### Supplied material ###

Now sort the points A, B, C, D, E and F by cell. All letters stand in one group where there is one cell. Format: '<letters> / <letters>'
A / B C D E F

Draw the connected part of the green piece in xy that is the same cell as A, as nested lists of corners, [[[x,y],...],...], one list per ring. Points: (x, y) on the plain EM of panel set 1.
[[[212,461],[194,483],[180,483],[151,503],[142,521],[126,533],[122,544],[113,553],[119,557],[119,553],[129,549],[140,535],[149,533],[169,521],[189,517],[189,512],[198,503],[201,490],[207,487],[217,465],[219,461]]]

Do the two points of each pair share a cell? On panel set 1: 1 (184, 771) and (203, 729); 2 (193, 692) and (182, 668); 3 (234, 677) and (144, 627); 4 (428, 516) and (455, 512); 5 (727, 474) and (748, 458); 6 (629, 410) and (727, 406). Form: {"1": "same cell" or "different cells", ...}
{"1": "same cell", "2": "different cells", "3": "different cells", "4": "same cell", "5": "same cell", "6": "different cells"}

###
### Supplied material ###

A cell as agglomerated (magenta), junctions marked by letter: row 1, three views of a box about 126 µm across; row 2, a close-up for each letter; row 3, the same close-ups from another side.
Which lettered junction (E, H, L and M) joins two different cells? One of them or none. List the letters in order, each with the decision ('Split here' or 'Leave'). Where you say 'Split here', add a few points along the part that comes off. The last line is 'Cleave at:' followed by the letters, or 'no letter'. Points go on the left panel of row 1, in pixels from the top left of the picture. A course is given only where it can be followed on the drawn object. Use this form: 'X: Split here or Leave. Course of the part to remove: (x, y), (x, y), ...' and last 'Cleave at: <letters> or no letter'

###

**What to do**. Among the lines of the material above, tally those containing "from" and respond with the total only.

**Solution to this task**. 2